Im Hinblick auf diese Rechtslage ist es nach Auffassung des Gerichts nicht gerechtfertigt, das von der Klägerin angezeigte Gewerbe als eine generell nicht erlaubte Tätigkeit anzusehen. Vielmehr muss die Frage, ob und gegebenenfalls unter welchen Voraussetzungen die Klägerin dieses Gewerbe ausüben darf, von der zuständigen Stelle in einer zweiten Phase eingehend geprüft werden. Ungeachtet dessen ist entsprechend obigen Ausführungen die Beklagte verpflichtet, den Empfang der Gewerbeanzeige der Klägerin vom 1. Juli 2005 durch eine Empfangsbescheinigung zu bestätigen, weil die Klägerin mangels Vorliegen eines Versagungsgrundes gemäß § 15 Abs. 1 GewO hierauf einen Rechtsanspruch hat.

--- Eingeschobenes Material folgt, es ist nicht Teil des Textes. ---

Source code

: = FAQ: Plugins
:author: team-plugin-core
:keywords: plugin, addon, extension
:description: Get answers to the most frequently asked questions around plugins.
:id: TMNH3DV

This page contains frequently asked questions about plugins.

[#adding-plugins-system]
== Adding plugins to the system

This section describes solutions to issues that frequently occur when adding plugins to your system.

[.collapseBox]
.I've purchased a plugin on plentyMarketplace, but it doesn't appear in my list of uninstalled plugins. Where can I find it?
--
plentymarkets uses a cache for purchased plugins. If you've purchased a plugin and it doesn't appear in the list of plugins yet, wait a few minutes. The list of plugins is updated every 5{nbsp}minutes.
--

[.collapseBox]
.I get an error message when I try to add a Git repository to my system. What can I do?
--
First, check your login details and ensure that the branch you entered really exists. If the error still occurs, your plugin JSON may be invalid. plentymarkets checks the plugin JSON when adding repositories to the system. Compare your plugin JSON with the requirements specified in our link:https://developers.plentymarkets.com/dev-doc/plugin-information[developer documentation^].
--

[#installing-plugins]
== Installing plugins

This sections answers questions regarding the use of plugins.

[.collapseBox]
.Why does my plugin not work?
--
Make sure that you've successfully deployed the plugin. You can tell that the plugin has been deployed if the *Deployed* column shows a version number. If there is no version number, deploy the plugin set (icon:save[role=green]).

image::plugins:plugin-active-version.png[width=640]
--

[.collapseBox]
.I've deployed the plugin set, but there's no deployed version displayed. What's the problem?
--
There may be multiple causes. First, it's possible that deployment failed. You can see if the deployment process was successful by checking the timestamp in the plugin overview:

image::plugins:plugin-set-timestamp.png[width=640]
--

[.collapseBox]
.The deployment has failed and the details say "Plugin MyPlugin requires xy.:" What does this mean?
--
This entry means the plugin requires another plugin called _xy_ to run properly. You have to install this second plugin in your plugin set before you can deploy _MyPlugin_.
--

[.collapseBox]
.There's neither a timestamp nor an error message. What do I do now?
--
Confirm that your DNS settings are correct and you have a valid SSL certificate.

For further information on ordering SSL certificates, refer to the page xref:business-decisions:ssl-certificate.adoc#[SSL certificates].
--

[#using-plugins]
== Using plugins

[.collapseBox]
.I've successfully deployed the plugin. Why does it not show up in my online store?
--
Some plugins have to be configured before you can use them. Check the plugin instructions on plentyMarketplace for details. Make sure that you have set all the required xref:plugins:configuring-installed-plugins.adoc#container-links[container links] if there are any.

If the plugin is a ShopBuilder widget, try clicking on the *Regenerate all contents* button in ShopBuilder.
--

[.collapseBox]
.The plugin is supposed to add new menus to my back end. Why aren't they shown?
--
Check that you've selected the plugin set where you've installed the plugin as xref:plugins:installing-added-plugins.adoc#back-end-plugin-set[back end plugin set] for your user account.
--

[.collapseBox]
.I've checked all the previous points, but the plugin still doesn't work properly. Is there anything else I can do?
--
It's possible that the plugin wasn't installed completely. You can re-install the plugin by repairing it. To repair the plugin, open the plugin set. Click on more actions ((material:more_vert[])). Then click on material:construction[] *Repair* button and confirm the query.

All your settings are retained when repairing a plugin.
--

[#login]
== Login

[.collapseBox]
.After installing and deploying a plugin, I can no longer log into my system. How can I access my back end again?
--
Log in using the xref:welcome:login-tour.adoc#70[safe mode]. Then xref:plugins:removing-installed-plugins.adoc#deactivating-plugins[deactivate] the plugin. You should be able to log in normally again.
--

Dabei weist die Kammer zur Klarstellung nochmals ausdrücklich darauf hin, dass aus vorgenannten Gründen die Beklagte ausschließlich zur Erteilung der Empfangsbestätigung nach § 15 Abs. 1 GewO zu verpflichten war, ohne dass deshalb bereits entschieden ist, ob die Klägerin letztlich zur Ausübung dieses Gewerbes berechtigt ist. Insbesondere war es nicht Gegenstand des hiesigen Verfahrens zu prüfen, ob es sich bei der Entgegennahme und Vermittlung von Sportwetten an EU-konzessionierte Wettunternehmen um eine erlaubnispflichtige Tätigkeit handelt. Insoweit verweist das Gericht aber ausdrücklich auf die Bestimmung des § 6 LottStV.

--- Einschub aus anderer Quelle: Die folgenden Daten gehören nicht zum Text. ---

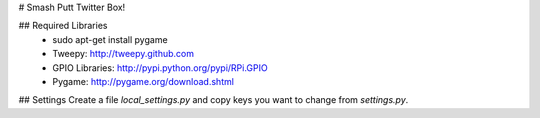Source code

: # Smash Putt Twitter Box!

## Required Libraries
 * sudo apt-get install pygame

 * Tweepy: http://tweepy.github.com
 * GPIO Libraries:  http://pypi.python.org/pypi/RPi.GPIO
 * Pygame: http://pygame.org/download.shtml

## Settings
Create a file `local_settings.py` and copy keys you want to change from `settings.py`.
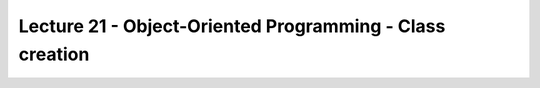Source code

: Lecture 21 - Object-Oriented Programming - Class creation
----------------------------------------------------------


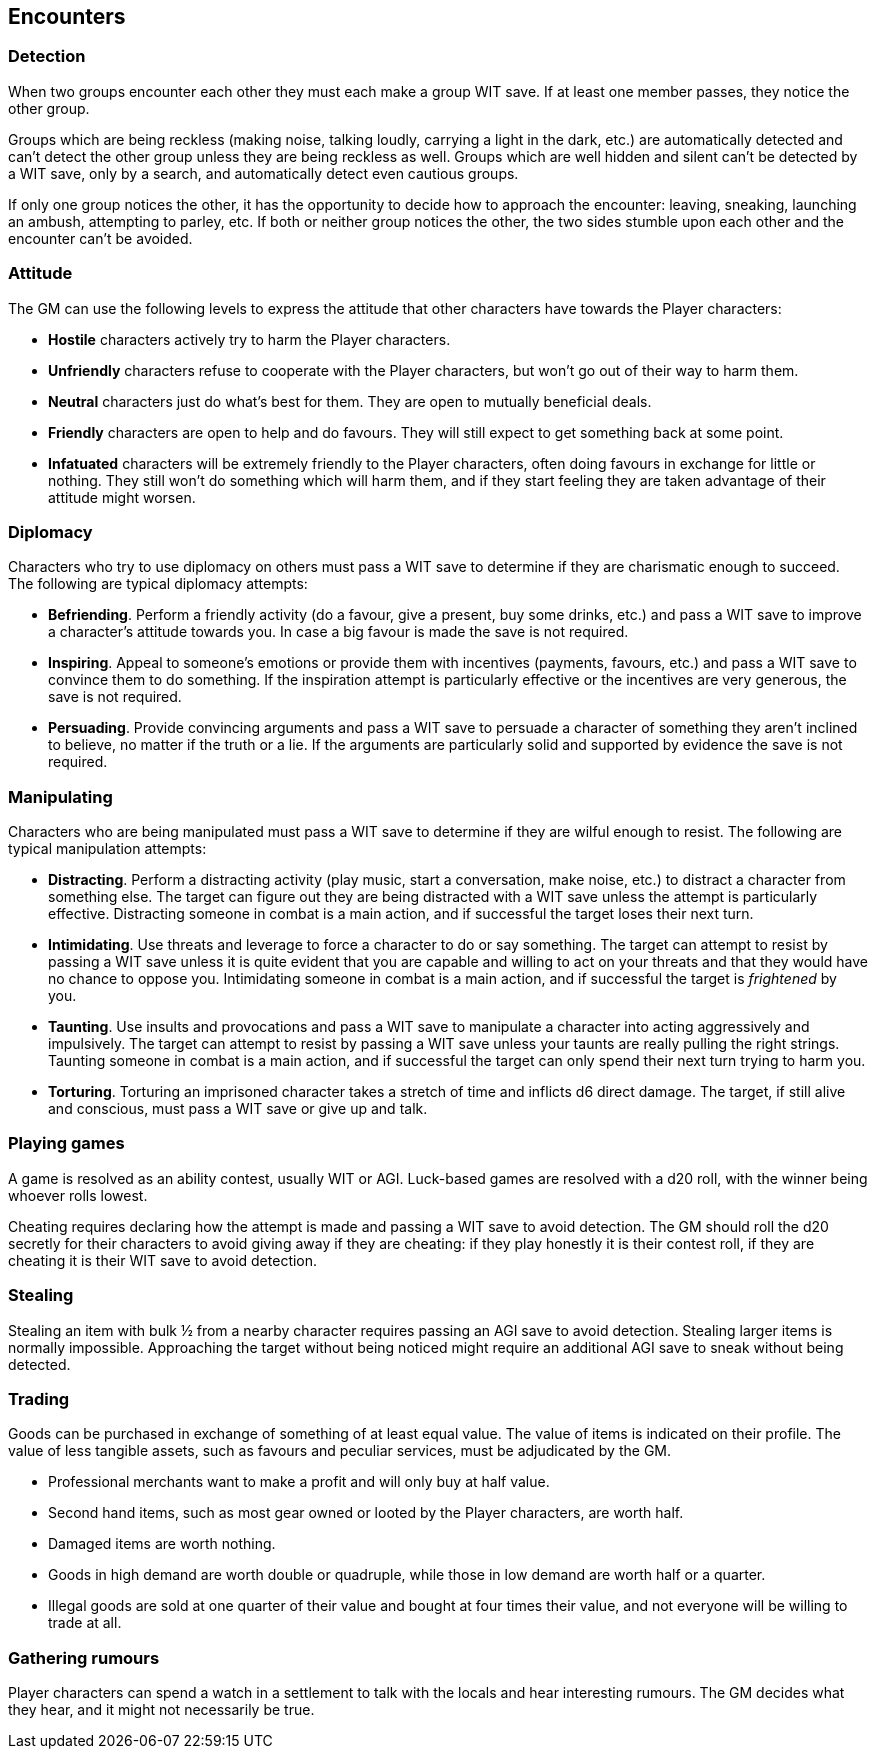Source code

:== Encounters

=== Detection

When two groups encounter each other they must each make a group WIT save.
If at least one member passes, they notice the other group.

Groups which are being reckless (making noise, talking loudly, carrying a light in the dark, etc.) are automatically detected and can't detect the other group unless they are being reckless as well.
Groups which are well hidden and silent can't be detected by a WIT save, only by a search, and automatically detect even cautious groups.

If only one group notices the other, it has the opportunity to decide how to approach the encounter: leaving, sneaking, launching an ambush, attempting to parley, etc.
If both or neither group notices the other, the two sides stumble upon each other and the encounter can't be avoided.


=== Attitude

The GM can use the following levels to express the attitude that other characters have towards the Player characters:

* *Hostile* characters actively try to harm the Player characters.

* *Unfriendly* characters refuse to cooperate with the Player characters, but won't go out of their way to harm them.

* *Neutral* characters just do what's best for them.
They are open to mutually beneficial deals.

* *Friendly* characters are open to help and do favours.
They will still expect to get something back at some point.

* *Infatuated* characters will be extremely friendly to the Player characters, often doing favours in exchange for little or nothing.
They still won't do something which will harm them, and if they start feeling they are taken advantage of their attitude might worsen.



=== Diplomacy

Characters who try to use diplomacy on others must pass a WIT save to determine if they are charismatic enough to succeed.
The following are typical diplomacy attempts:

* *Befriending*.
Perform a friendly activity (do a favour, give a present, buy some drinks, etc.) and pass a WIT save to improve a character's attitude towards you.
In case a big favour is made the save is not required.

* *Inspiring*.
Appeal to someone's emotions or provide them with incentives (payments, favours, etc.) and pass a WIT save to convince them to do something.
If the inspiration attempt is particularly effective or the incentives are very generous, the save is not required.

* *Persuading*.
Provide convincing arguments and pass a WIT save to persuade a character of something they aren't inclined to believe, no matter if the truth or a lie.
If the arguments are particularly solid and supported by evidence the save is not required.


=== Manipulating

Characters who are being manipulated must pass a WIT save to determine if they are wilful enough to resist.
The following are typical manipulation attempts:

* *Distracting*.
Perform a distracting activity (play music, start a conversation, make noise, etc.) to distract a character from something else.
The target can figure out they are being distracted with a WIT save unless the attempt is particularly effective.
Distracting someone in combat is a main action, and if successful the target loses their next turn.

* *Intimidating*.
Use threats and leverage to force a character to do or say something.
The target can attempt to resist by passing a WIT save unless it is quite evident that you are capable and willing to act on your threats and that they would have no chance to oppose you.
Intimidating someone in combat is a main action, and if successful the target is _frightened_ by you.

* *Taunting*.
Use insults and provocations and pass a WIT save to manipulate a character into acting aggressively and impulsively.
The target can attempt to resist by passing a WIT save unless your taunts are really pulling the right strings.
Taunting someone in combat is a main action, and if successful the target can only spend their next turn trying to harm you.

* *Torturing*.
Torturing an imprisoned character takes a stretch of time and inflicts d6 direct damage.
The target, if still alive and conscious, must pass a WIT save or give up and talk.


=== Playing games

A game is resolved as an ability contest, usually WIT or AGI.
Luck-based games are resolved with a d20 roll, with the winner being whoever rolls lowest.

Cheating requires declaring how the attempt is made and passing a WIT save to avoid detection.
The GM should roll the d20 secretly for their characters to avoid giving away if they are cheating: if they play honestly it is their contest roll, if they are cheating it is their WIT save to avoid detection.


=== Stealing

Stealing an item with bulk ½ from a nearby character requires passing an AGI save to avoid detection.
Stealing larger items is normally impossible.
Approaching the target without being noticed might require an additional AGI save to sneak without being detected.


=== Trading

Goods can be purchased in exchange of something of at least equal value.
The value of items is indicated on their profile.
The value of less tangible assets, such as favours and peculiar services, must be adjudicated by the GM.

* Professional merchants want to make a profit and will only buy at half value.

* Second hand items, such as most gear owned or looted by the Player characters, are worth half.

* Damaged items are worth nothing.

* Goods in high demand are worth double or quadruple, while those in low demand are worth half or a quarter.

* Illegal goods are sold at one quarter of their value and bought at four times their value, and not everyone will be willing to trade at all.


=== Gathering rumours

Player characters can spend a watch in a settlement to talk with the locals and hear interesting rumours.
The GM decides what they hear, and it might not necessarily be true.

Der Klage war daher stattzugeben.

Die Kostenentscheidung beruht auf § 154 Abs. 1 VwGO.

Die Berufung wird wegen der grundsätzlichen Bedeutung der Rechtssache zugelassen (§§ 124 Abs. 2 Nr. 3, 124a Abs. 1 Satz 1 VwGO).

Rechtsmittelbelehrung

Unterschriften

Beschluss:

Der Streitwert wird auf 5.000,00 EUR festgesetzt, § 52 Abs. 2 GKG.